- **WORK TO DO**
Reproduce each of the following lines word for word and in the order given.

- **SUPPLIED RECORDS**
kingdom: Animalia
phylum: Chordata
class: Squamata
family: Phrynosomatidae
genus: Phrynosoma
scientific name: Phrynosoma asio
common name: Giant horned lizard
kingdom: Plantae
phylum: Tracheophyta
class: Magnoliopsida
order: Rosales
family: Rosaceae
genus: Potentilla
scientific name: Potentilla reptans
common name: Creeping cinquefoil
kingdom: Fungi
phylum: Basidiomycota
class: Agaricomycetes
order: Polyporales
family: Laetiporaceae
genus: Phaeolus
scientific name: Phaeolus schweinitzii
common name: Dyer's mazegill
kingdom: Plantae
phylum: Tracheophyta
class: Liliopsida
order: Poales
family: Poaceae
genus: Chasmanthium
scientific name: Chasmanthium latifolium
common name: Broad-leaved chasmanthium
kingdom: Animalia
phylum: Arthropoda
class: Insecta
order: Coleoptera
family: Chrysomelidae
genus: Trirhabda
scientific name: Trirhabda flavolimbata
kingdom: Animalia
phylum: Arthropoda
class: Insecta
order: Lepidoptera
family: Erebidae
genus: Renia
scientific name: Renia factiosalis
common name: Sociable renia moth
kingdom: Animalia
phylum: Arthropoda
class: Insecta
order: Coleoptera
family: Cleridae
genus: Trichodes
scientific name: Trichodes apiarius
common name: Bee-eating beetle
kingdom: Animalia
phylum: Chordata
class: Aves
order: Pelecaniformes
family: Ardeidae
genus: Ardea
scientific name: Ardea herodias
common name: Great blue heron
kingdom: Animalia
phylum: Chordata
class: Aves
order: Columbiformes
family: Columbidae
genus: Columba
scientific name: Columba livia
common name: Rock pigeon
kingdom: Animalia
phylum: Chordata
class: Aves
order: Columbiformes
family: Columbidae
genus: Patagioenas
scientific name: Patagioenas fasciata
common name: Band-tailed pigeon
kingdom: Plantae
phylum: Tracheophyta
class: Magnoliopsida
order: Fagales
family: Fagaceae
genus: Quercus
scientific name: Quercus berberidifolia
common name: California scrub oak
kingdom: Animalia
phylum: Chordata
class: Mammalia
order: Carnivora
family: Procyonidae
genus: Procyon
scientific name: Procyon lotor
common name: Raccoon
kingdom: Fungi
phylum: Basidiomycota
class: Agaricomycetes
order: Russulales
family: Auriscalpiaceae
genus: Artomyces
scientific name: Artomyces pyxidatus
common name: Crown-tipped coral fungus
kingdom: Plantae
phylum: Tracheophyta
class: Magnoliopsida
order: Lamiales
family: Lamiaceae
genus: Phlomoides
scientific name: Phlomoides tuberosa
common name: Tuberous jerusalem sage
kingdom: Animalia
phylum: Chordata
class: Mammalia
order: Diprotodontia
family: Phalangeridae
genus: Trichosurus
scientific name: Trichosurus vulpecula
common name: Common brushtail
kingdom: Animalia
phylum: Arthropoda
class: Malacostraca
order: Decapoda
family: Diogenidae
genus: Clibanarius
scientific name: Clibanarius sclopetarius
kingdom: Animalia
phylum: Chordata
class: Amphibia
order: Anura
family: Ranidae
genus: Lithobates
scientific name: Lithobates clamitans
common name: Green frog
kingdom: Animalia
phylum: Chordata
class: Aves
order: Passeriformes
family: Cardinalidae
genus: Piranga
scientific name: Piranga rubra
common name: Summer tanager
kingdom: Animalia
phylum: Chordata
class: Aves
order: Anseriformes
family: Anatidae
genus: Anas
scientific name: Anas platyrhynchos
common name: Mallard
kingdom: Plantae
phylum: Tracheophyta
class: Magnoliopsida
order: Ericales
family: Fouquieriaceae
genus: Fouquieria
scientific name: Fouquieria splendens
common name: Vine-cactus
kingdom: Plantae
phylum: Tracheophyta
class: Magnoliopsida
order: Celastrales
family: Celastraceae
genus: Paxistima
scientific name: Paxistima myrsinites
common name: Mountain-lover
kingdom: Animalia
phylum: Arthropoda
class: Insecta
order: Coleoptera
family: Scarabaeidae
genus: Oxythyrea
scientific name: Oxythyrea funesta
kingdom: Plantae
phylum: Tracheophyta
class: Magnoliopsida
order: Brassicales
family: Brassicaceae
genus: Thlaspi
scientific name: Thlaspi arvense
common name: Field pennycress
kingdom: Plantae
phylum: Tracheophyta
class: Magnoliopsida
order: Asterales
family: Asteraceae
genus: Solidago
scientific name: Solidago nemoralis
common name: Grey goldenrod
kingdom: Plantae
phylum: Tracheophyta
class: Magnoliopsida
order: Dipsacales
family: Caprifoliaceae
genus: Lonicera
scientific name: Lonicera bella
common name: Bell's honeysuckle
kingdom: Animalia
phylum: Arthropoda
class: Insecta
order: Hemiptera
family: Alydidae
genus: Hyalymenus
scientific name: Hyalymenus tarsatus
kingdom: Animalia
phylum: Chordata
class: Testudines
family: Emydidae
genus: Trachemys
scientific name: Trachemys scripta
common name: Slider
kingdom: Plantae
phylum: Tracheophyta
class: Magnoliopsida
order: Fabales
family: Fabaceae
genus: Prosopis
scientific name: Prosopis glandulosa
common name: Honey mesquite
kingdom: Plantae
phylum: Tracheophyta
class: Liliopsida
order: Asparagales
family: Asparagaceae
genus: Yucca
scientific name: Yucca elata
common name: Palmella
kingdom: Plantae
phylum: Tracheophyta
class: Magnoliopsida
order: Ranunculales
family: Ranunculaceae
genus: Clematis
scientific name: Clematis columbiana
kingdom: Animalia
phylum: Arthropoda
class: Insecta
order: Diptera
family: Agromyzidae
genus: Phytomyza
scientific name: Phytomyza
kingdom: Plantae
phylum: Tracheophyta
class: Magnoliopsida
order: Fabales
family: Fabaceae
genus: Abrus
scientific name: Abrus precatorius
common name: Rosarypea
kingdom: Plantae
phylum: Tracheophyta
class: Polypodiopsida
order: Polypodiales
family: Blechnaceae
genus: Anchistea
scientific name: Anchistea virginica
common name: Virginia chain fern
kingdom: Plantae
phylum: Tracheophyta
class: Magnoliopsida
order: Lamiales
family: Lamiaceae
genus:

- **TASK ANSWER**
kingdom: Animalia
phylum: Chordata
class: Squamata
family: Phrynosomatidae
genus: Phrynosoma
scientific name: Phrynosoma asio
common name: Giant horned lizard
kingdom: Plantae
phylum: Tracheophyta
class: Magnoliopsida
order: Rosales
family: Rosaceae
genus: Potentilla
scientific name: Potentilla reptans
common name: Creeping cinquefoil
kingdom: Fungi
phylum: Basidiomycota
class: Agaricomycetes
order: Polyporales
family: Laetiporaceae
genus: Phaeolus
scientific name: Phaeolus schweinitzii
common name: Dyer's mazegill
kingdom: Plantae
phylum: Tracheophyta
class: Liliopsida
order: Poales
family: Poaceae
genus: Chasmanthium
scientific name: Chasmanthium latifolium
common name: Broad-leaved chasmanthium
kingdom: Animalia
phylum: Arthropoda
class: Insecta
order: Coleoptera
family: Chrysomelidae
genus: Trirhabda
scientific name: Trirhabda flavolimbata
kingdom: Animalia
phylum: Arthropoda
class: Insecta
order: Lepidoptera
family: Erebidae
genus: Renia
scientific name: Renia factiosalis
common name: Sociable renia moth
kingdom: Animalia
phylum: Arthropoda
class: Insecta
order: Coleoptera
family: Cleridae
genus: Trichodes
scientific name: Trichodes apiarius
common name: Bee-eating beetle
kingdom: Animalia
phylum: Chordata
class: Aves
order: Pelecaniformes
family: Ardeidae
genus: Ardea
scientific name: Ardea herodias
common name: Great blue heron
kingdom: Animalia
phylum: Chordata
class: Aves
order: Columbiformes
family: Columbidae
genus: Columba
scientific name: Columba livia
common name: Rock pigeon
kingdom: Animalia
phylum: Chordata
class: Aves
order: Columbiformes
family: Columbidae
genus: Patagioenas
scientific name: Patagioenas fasciata
common name: Band-tailed pigeon
kingdom: Plantae
phylum: Tracheophyta
class: Magnoliopsida
order: Fagales
family: Fagaceae
genus: Quercus
scientific name: Quercus berberidifolia
common name: California scrub oak
kingdom: Animalia
phylum: Chordata
class: Mammalia
order: Carnivora
family: Procyonidae
genus: Procyon
scientific name: Procyon lotor
common name: Raccoon
kingdom: Fungi
phylum: Basidiomycota
class: Agaricomycetes
order: Russulales
family: Auriscalpiaceae
genus: Artomyces
scientific name: Artomyces pyxidatus
common name: Crown-tipped coral fungus
kingdom: Plantae
phylum: Tracheophyta
class: Magnoliopsida
order: Lamiales
family: Lamiaceae
genus: Phlomoides
scientific name: Phlomoides tuberosa
common name: Tuberous jerusalem sage
kingdom: Animalia
phylum: Chordata
class: Mammalia
order: Diprotodontia
family: Phalangeridae
genus: Trichosurus
scientific name: Trichosurus vulpecula
common name: Common brushtail
kingdom: Animalia
phylum: Arthropoda
class: Malacostraca
order: Decapoda
family: Diogenidae
genus: Clibanarius
scientific name: Clibanarius sclopetarius
kingdom: Animalia
phylum: Chordata
class: Amphibia
order: Anura
family: Ranidae
genus: Lithobates
scientific name: Lithobates clamitans
common name: Green frog
kingdom: Animalia
phylum: Chordata
class: Aves
order: Passeriformes
family: Cardinalidae
genus: Piranga
scientific name: Piranga rubra
common name: Summer tanager
kingdom: Animalia
phylum: Chordata
class: Aves
order: Anseriformes
family: Anatidae
genus: Anas
scientific name: Anas platyrhynchos
common name: Mallard
kingdom: Plantae
phylum: Tracheophyta
class: Magnoliopsida
order: Ericales
family: Fouquieriaceae
genus: Fouquieria
scientific name: Fouquieria splendens
common name: Vine-cactus
kingdom: Plantae
phylum: Tracheophyta
class: Magnoliopsida
order: Celastrales
family: Celastraceae
genus: Paxistima
scientific name: Paxistima myrsinites
common name: Mountain-lover
kingdom: Animalia
phylum: Arthropoda
class: Insecta
order: Coleoptera
family: Scarabaeidae
genus: Oxythyrea
scientific name: Oxythyrea funesta
kingdom: Plantae
phylum: Tracheophyta
class: Magnoliopsida
order: Brassicales
family: Brassicaceae
genus: Thlaspi
scientific name: Thlaspi arvense
common name: Field pennycress
kingdom: Plantae
phylum: Tracheophyta
class: Magnoliopsida
order: Asterales
family: Asteraceae
genus: Solidago
scientific name: Solidago nemoralis
common name: Grey goldenrod
kingdom: Plantae
phylum: Tracheophyta
class: Magnoliopsida
order: Dipsacales
family: Caprifoliaceae
genus: Lonicera
scientific name: Lonicera bella
common name: Bell's honeysuckle
kingdom: Animalia
phylum: Arthropoda
class: Insecta
order: Hemiptera
family: Alydidae
genus: Hyalymenus
scientific name: Hyalymenus tarsatus
kingdom: Animalia
phylum: Chordata
class: Testudines
family: Emydidae
genus: Trachemys
scientific name: Trachemys scripta
common name: Slider
kingdom: Plantae
phylum: Tracheophyta
class: Magnoliopsida
order: Fabales
family: Fabaceae
genus: Prosopis
scientific name: Prosopis glandulosa
common name: Honey mesquite
kingdom: Plantae
phylum: Tracheophyta
class: Liliopsida
order: Asparagales
family: Asparagaceae
genus: Yucca
scientific name: Yucca elata
common name: Palmella
kingdom: Plantae
phylum: Tracheophyta
class: Magnoliopsida
order: Ranunculales
family: Ranunculaceae
genus: Clematis
scientific name: Clematis columbiana
kingdom: Animalia
phylum: Arthropoda
class: Insecta
order: Diptera
family: Agromyzidae
genus: Phytomyza
scientific name: Phytomyza
kingdom: Plantae
phylum: Tracheophyta
class: Magnoliopsida
order: Fabales
family: Fabaceae
genus: Abrus
scientific name: Abrus precatorius
common name: Rosarypea
kingdom: Plantae
phylum: Tracheophyta
class: Polypodiopsida
order: Polypodiales
family: Blechnaceae
genus: Anchistea
scientific name: Anchistea virginica
common name: Virginia chain fern
kingdom: Plantae
phylum: Tracheophyta
class: Magnoliopsida
order: Lamiales
family: Lamiaceae
genus:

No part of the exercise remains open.